***** Input
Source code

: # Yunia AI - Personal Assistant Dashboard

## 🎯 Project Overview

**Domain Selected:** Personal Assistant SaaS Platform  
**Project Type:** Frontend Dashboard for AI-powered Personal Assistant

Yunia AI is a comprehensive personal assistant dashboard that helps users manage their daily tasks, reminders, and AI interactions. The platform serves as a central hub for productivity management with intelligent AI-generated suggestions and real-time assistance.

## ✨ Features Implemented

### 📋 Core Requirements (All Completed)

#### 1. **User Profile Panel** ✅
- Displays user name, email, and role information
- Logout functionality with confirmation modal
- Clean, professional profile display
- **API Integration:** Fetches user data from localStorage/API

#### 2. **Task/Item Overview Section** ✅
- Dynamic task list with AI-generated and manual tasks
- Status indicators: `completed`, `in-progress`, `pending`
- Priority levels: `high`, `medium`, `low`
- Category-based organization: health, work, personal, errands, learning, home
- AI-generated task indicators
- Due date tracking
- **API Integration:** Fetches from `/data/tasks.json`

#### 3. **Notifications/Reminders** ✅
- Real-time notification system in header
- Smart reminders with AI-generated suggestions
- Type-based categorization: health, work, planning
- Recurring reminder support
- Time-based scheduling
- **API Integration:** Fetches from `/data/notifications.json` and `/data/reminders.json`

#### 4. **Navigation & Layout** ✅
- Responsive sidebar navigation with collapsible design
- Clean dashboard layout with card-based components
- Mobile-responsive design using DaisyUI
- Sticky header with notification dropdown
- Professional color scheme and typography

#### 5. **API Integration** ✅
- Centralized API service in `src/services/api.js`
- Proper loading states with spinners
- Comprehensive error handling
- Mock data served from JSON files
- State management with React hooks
**********
#### What you have to do
What is needed is an exact copy of the lines from the one containing "- Personal Assistant Dashboard" to the end of the data; please add nothing else.

#### Your solution
: # Yunia AI - Personal Assistant Dashboard

## 🎯 Project Overview

**Domain Selected:** Personal Assistant SaaS Platform  
**Project Type:** Frontend Dashboard for AI-powered Personal Assistant

Yunia AI is a comprehensive personal assistant dashboard that helps users manage their daily tasks, reminders, and AI interactions. The platform serves as a central hub for productivity management with intelligent AI-generated suggestions and real-time assistance.

## ✨ Features Implemented

### 📋 Core Requirements (All Completed)

#### 1. **User Profile Panel** ✅
- Displays user name, email, and role information
- Logout functionality with confirmation modal
- Clean, professional profile display
- **API Integration:** Fetches user data from localStorage/API

#### 2. **Task/Item Overview Section** ✅
- Dynamic task list with AI-generated and manual tasks
- Status indicators: `completed`, `in-progress`, `pending`
- Priority levels: `high`, `medium`, `low`
- Category-based organization: health, work, personal, errands, learning, home
- AI-generated task indicators
- Due date tracking
- **API Integration:** Fetches from `/data/tasks.json`

#### 3. **Notifications/Reminders** ✅
- Real-time notification system in header
- Smart reminders with AI-generated suggestions
- Type-based categorization: health, work, planning
- Recurring reminder support
- Time-based scheduling
- **API Integration:** Fetches from `/data/notifications.json` and `/data/reminders.json`

#### 4. **Navigation & Layout** ✅
- Responsive sidebar navigation with collapsible design
- Clean dashboard layout with card-based components
- Mobile-responsive design using DaisyUI
- Sticky header with notification dropdown
- Professional color scheme and typography

#### 5. **API Integration** ✅
- Centralized API service in `src/services/api.js`
- Proper loading states with spinners
- Comprehensive error handling
- Mock data served from JSON files
- State management with React hooks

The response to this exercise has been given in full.